Hi Tech Business Strategy: The Technology Adoption Life Cycle (Crossing the Chasm Part 1)

The following is the first of several posts about high tech business and marketing strategy, based on the bible of high tech marketing, Crossing the Chasm.

As my colleague Josh Cline likes to say, we frequently put the cart before the horse, developing a plan before engaging in a strategy.

We can’t implement a promotional plan before we understand the decision making cycle and just how technology is adopted. Selling to the uber-geek early adopter requires a different strategy than selling to your mother and selling to a small, disruptive startup is also going to require a different strategy than selling to a global behemoth.

We know that, right? But do we know how to map a promotional and strategic plan throughout the entire technology adoption lifecycle. In order to develop a plan, first we should understand how technology is adopted.

The technology adoption lifecycle is a model from the 1950s and 1960s (first used to understand how farmers purchased corn!) that intended to describe how new ideas and new technologies spread in different cultures. According to Wikipedia:

The technology adoption lifecycle model describes the adoption or acceptance of a new product or innovation, according to the demographic and psychological characteristics of defined adopter groups.
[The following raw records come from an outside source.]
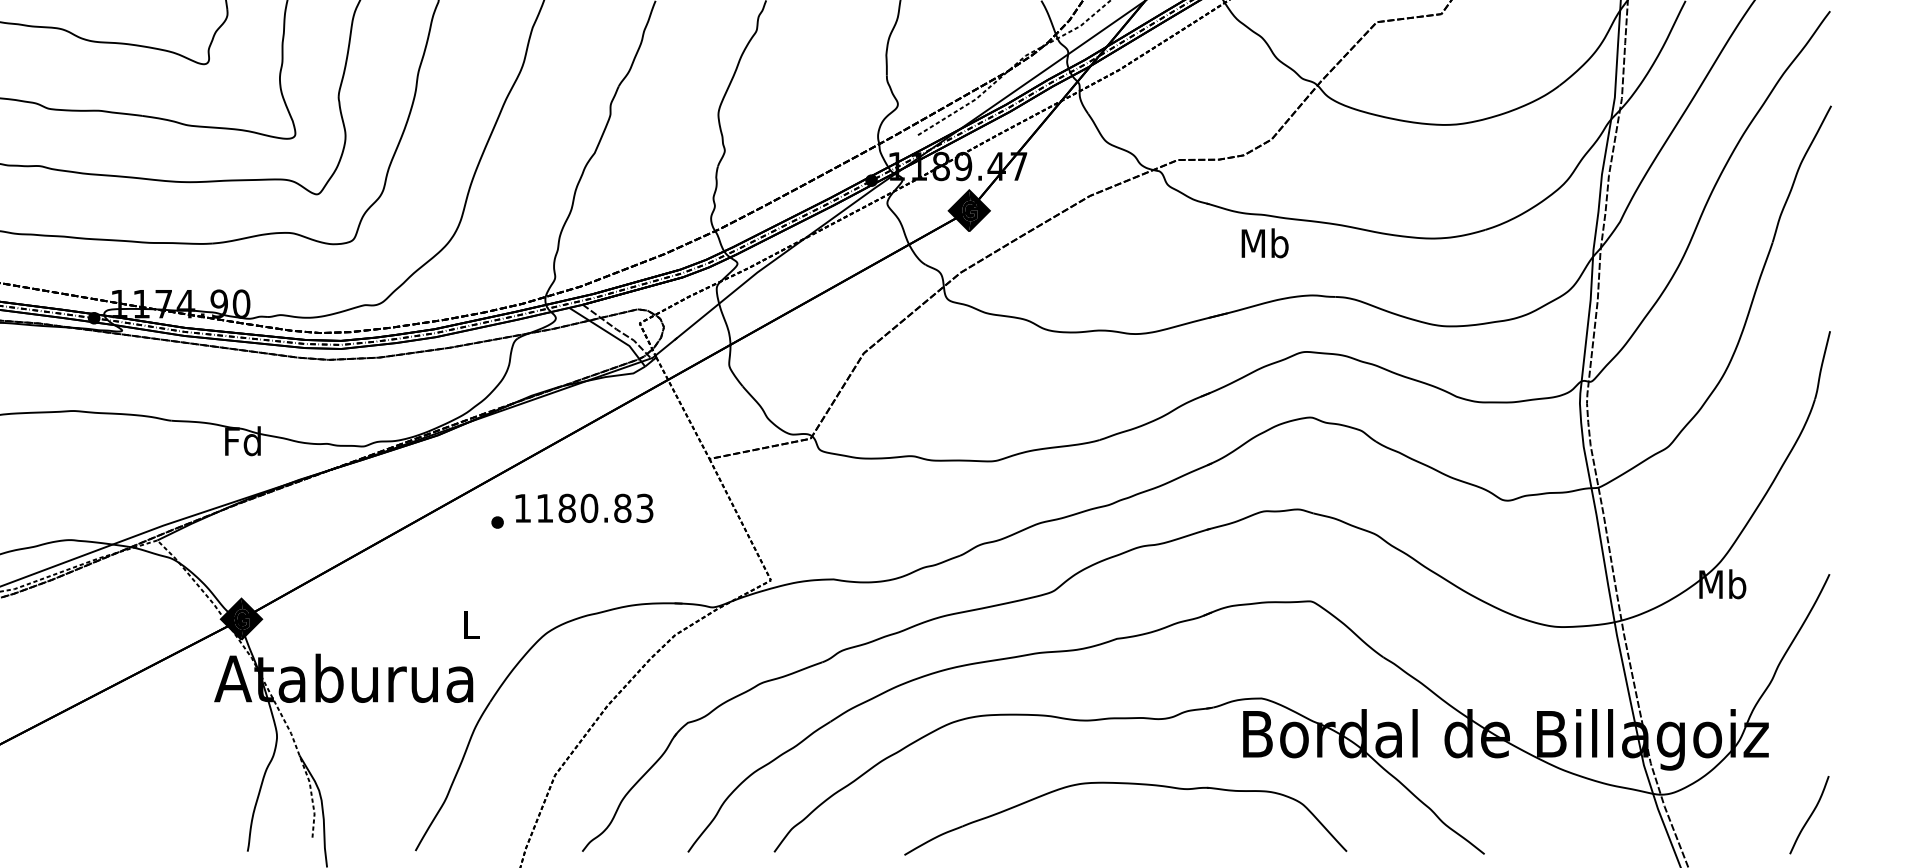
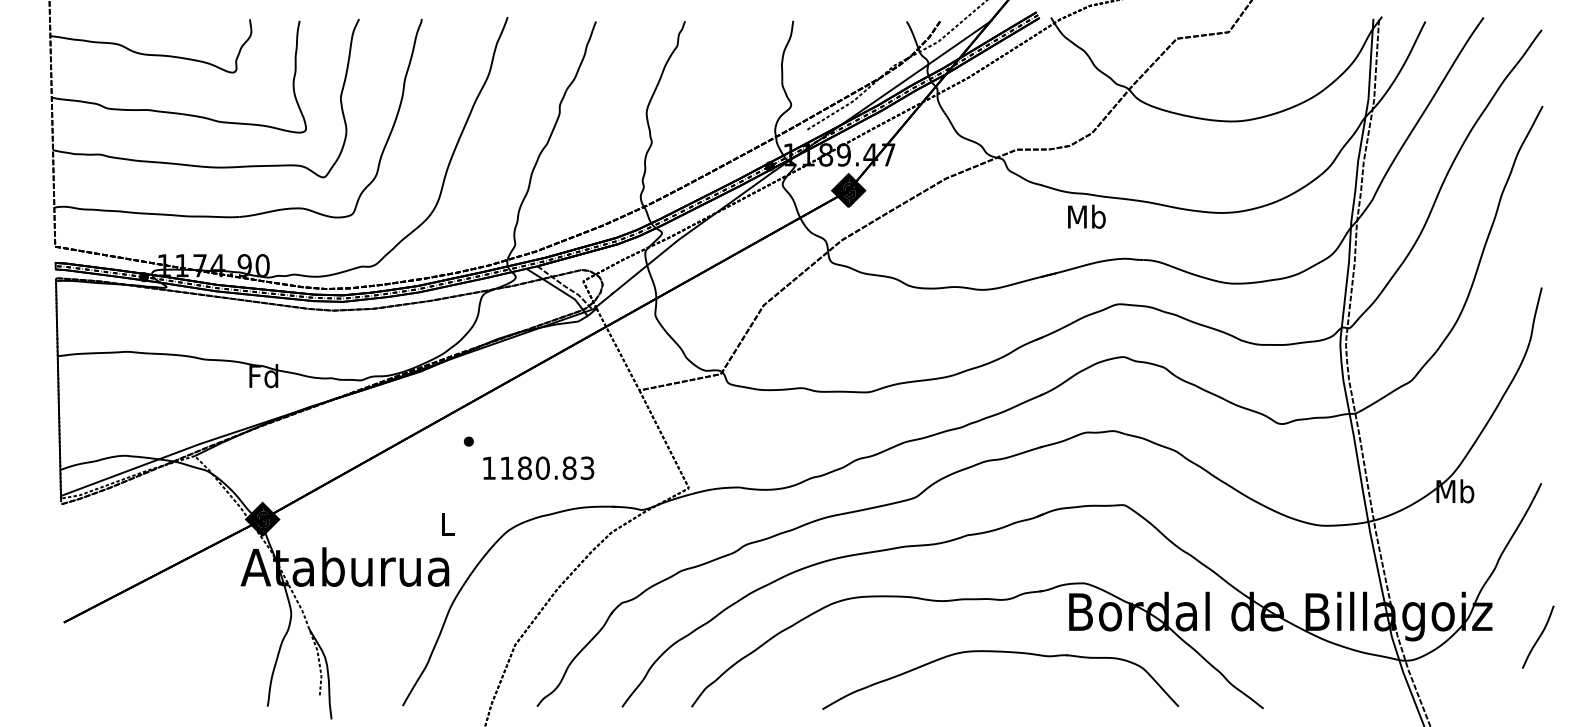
text: (584, 507) -> (538, 467), moved
part: (1125, 784) -> (1000, 652), moved
curve: (1809, 814) -> (1538, 636), moved

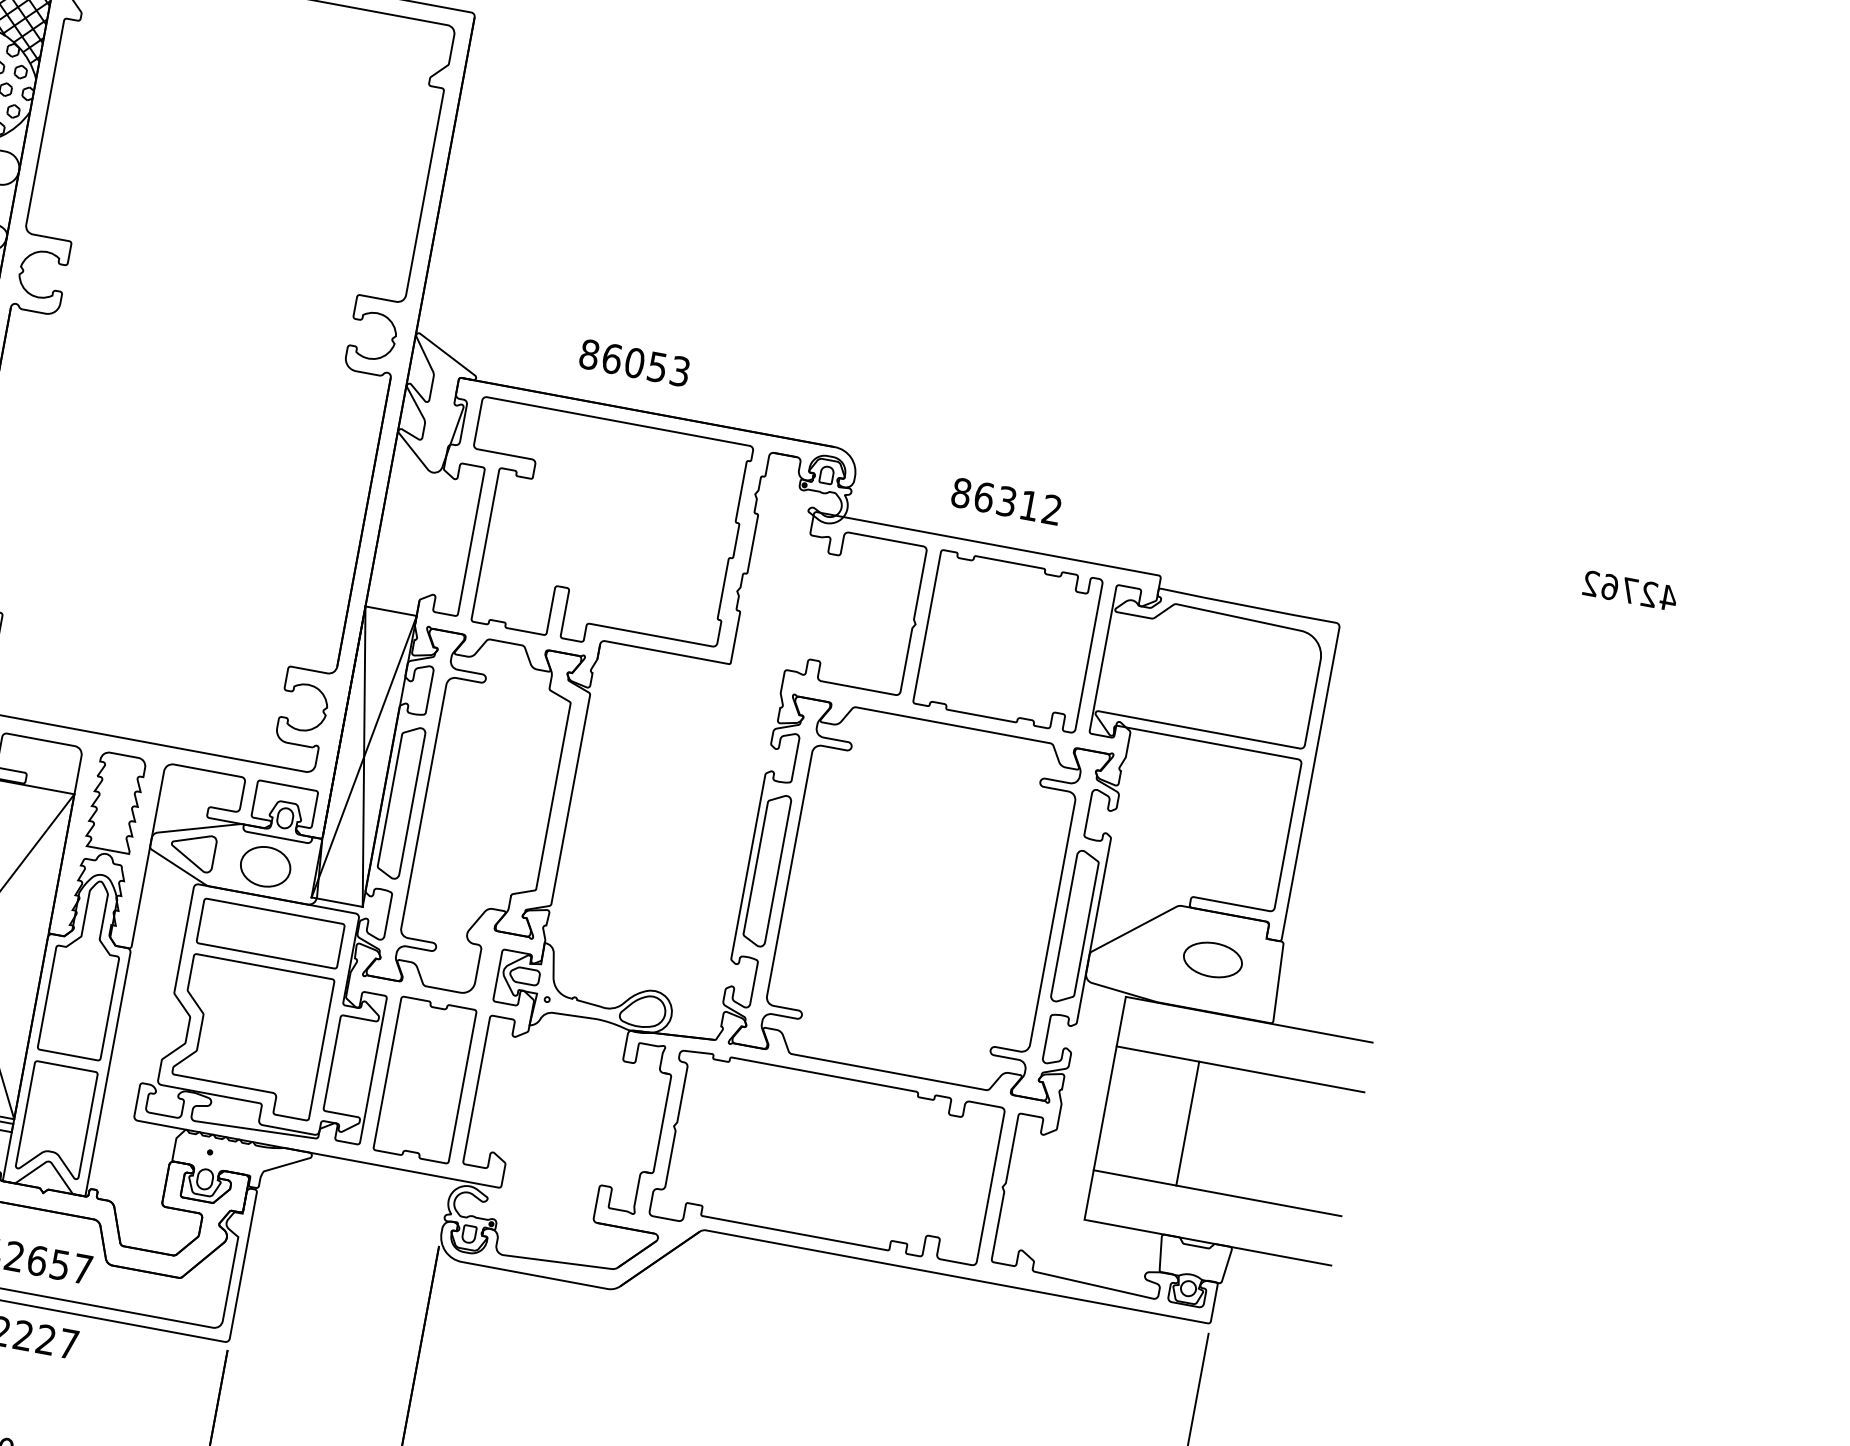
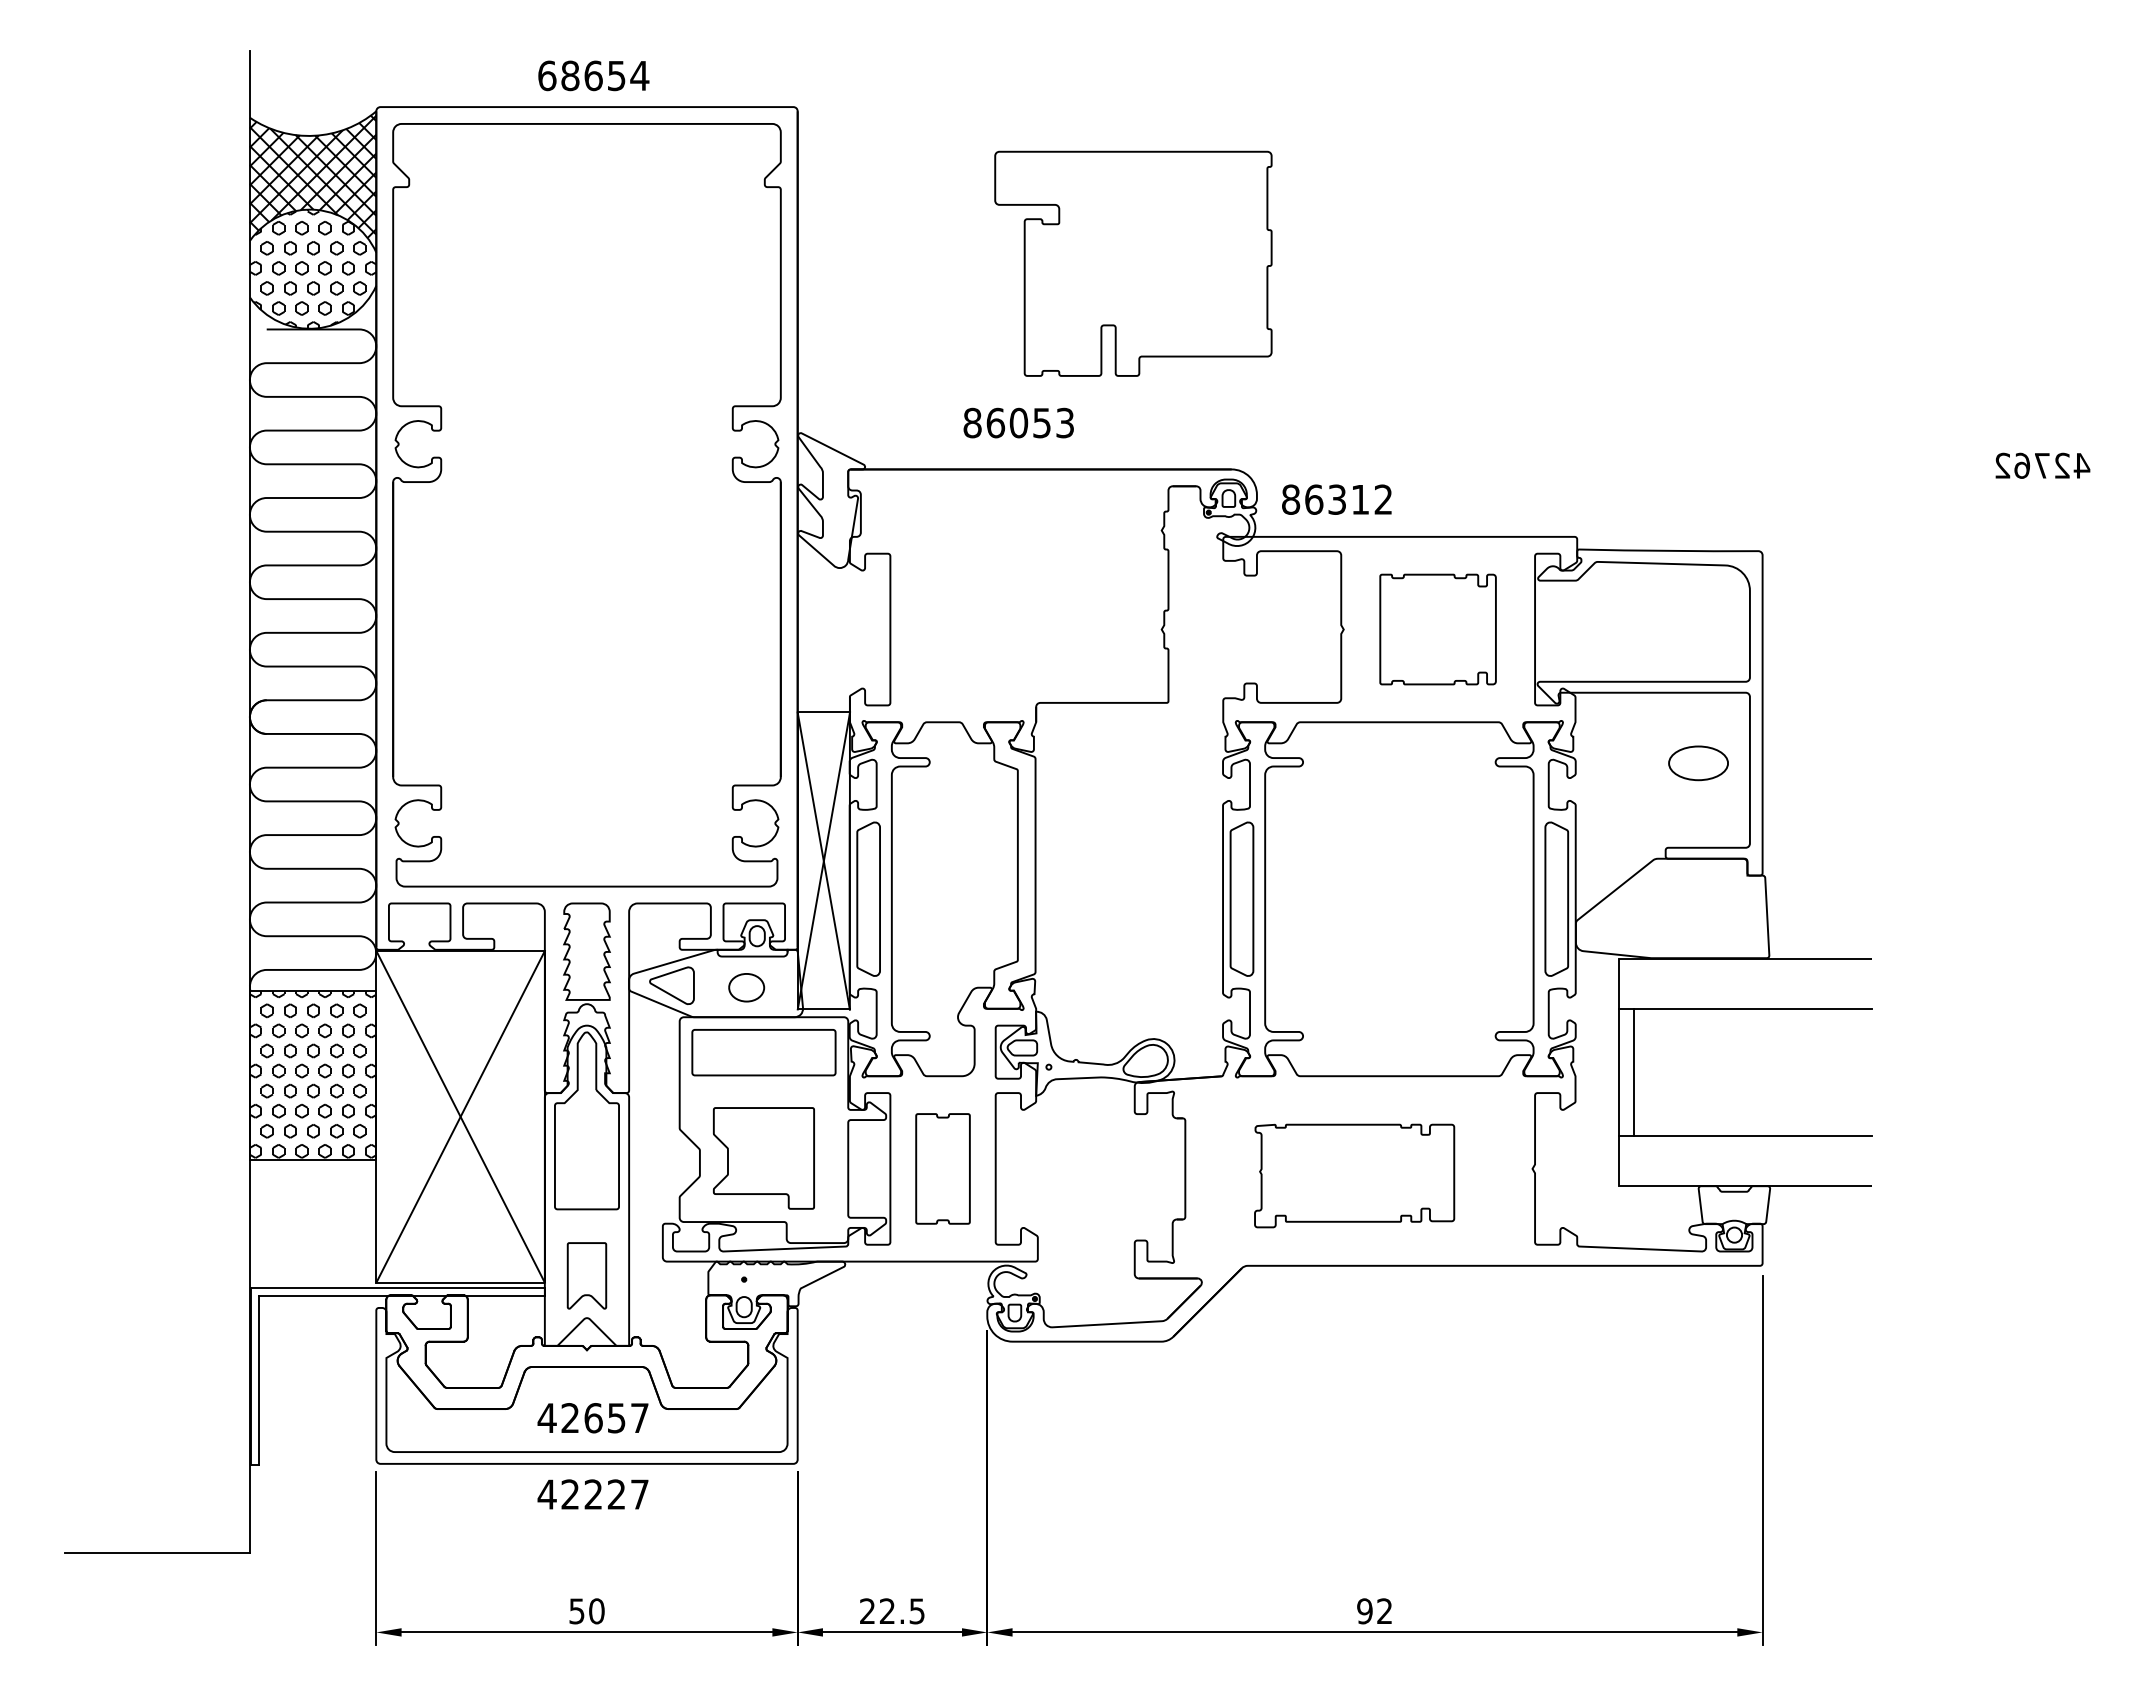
text: (1006, 501) -> (1336, 499), moved
part: (598, 531) -> (1133, 263), moved
part: (1007, 641) -> (1437, 629), size x0.7
part: (265, 866) -> (746, 987), size x0.7
part: (1212, 960) -> (1698, 763), moved
part: (251, 1037) -> (763, 1158), size x0.7
part: (424, 1079) -> (942, 1168), size x0.7
part: (56, 1119) -> (586, 1275), size x0.6
line: (1187, 1123) -> (1633, 1072), moved
part: (826, 1161) -> (1354, 1175), size x0.6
The process of adoption over time is typically illustrated as a classical normal distribution or “bell curve.” The model indicates that the first group of people to use a new product is called “innovators,” followed by “early adopters.” Next come the early and late majority, and the last group to eventually adopt a product are called “laggards.”

Technology Adoption Life Cycle

According to this model, the process  of technology adoption takes place at a steady pace, with the first group (making up about 2.5% of the population) being the innnovators, the next group (another 13.5%) are the early adoptors, and than a larger growth happens next – the 34% that are the early majority, immediately followed by another equal group, the late majority, followed by the laggards, the remaining 16%. While each group is not equal in size, according to this model, progression naturally flows from one group to the next. Thus, when developing business strategy, one simply pinpoints their location on the map and develops and adapts naturally as your company develops along the cycle.

So – why do so many startups fail and don’t gain majority support?

According to Geoffrey Moore, it’s because this model – first developed for agriculture – is flawed. According to Moore, companies get stuck in the chasm – the gap between innovators and early adoptors and the rest of us.

The model is wrong and so the strategy based on winning is also flawed.

Technology adoption doesn’t take place at a continuous place.

Rather, it gets stuck in the chasm before experiencing tornado-like rapid growth.

This is Moore’s revised model:

tech

According to Moore, there is a gap – a chasm – between the Early Market and the Mainstream Adoption. It’s not continuous and it’s possible to get stuck in this chasm.

In order to avoid getting stuck, Moore outlines a series of prescriptions and strategic requirements, including positioning, price, product, and place, in order to cross the chasm between the early market and market to the main street.

Yup, you must start with business strategy.

The next several posts will outline strategies that high tech companies, especially startups, can put in place in order to win their market and sell disruptive products to the mainstream.